Riley's headache was back. The truth was, it had never really gone away. She'd gotten little sleep the night before, and now, it felt as though a band of wire was wrapped tightly around her skull.

“They think there's more to it than that. There's another head wound—the sheriff called it blunt force trauma. Somebody hit him. Hard. Hard enough to knock him down.”

“Jesus!” Billy whispered.

“Who would want to kill Wendell?” Evelyn asked, her pale blue eyes filling with tears.

I would,
Riley thought, remembering the shock and humiliation she'd suffered on the ferry, and feeling yet another wave of guilt.

“But why?” Billy gave up on finding a place for the aspic. He set the dish on the counter, alongside Sylvia Sutliff's pineapple fluff and Marilyn Butler's strawberry pretzel salad, which sat next to Cleo Metcalf's chocolate sour cream pound cake.

Why not?
Riley thought. And she was immediately ashamed. Again.

“The sheriff seems to think it might have something to do with Wendell's business dealings,” she said finally.
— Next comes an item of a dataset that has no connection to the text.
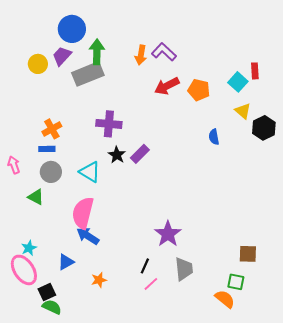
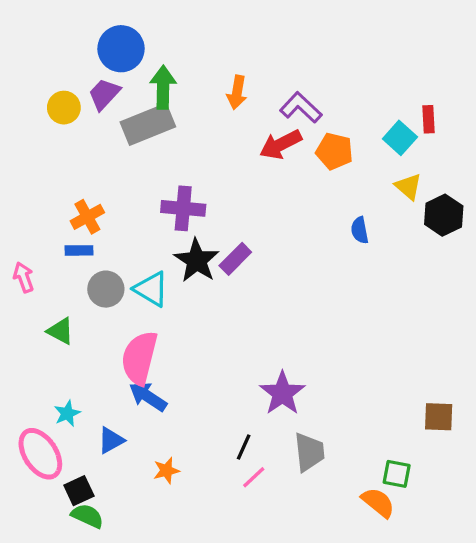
purple L-shape: (164, 52) -> (301, 108), moved
black star: (117, 155) -> (197, 260), size x1.5
gray circle: (51, 172) -> (106, 289), moved
cyan star: (29, 248) -> (67, 413), moved
brown square: (248, 254) -> (439, 417), moved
She swallowed hard, blinking back sudden tears. “Maybe something connected to our house being foreclosed. I don't understand any of this.”

The back door swung open with a bang, and a tall, lanky woman with damp silver hair worn in a long braid breezed into the kitchen.

“Good morning, everybody,” Mary Roosevelt Nolan sang out in her husky voice. She wore a baggy, faded black one-piece bathing suit with a towel wrapped loosely around her hips and she had a pair of white rubber swim goggles pushed up into her hair as a headband.

“Hi, Aunt Roo,” Riley said, grateful for the distraction of her aunt's arrival.

Mary Roosevelt Nolan was used to being a distraction. Christened such by her New Deal–loving father, her name had been shortened to Roo by her baby brother, W.R., who happened to be Riley's father.

Roo was a confirmed spinster, devoted birdwatcher and, to the chagrin of many of her relatives, a card-carrying liberal Democrat and either her sister-in-law Evelyn's best friend or worst enemy, depending on both of the women's moods. She lived in the carriage house at Shutters.

“The water felt glorious this morning, and I even saw a long-billed curlew,” Roo said, helping herself to a blueberry muffin from a basket that had been dropped off moments earlier by Gretchen Lombard.

“I guess you must have loved it, since you decided to track it all across my kitchen floor,” Evelyn said, mopping at the offending drops of water with a paper towel.

“Sorry.” Roo shrugged and poured herself a mug of coffee. “Why are you all sitting around here on such a beautiful morning?” She pointed at the lineup of dishes on the counter. “And what's with all the food? Are we having a party I'm not invited to?”

Billy and Riley exchanged a look.

“Aunt Roo,” Billy said gently. “Didn't you get the voice mail I left you last night?”

“Hell no. I hate voice mails. They're always from some telemarketer trying to sell me a time-share at Disney World. Now, you tell me, what does an old maid like me want with a condo in Orlando? They don't even have a beach there.”

“Mary Roosevelt Nolan!” Evelyn snapped. “Maybe if you took the trouble to listen to the messages we leave you, you'd know what's going on around here. For your information, Wendell is dead.”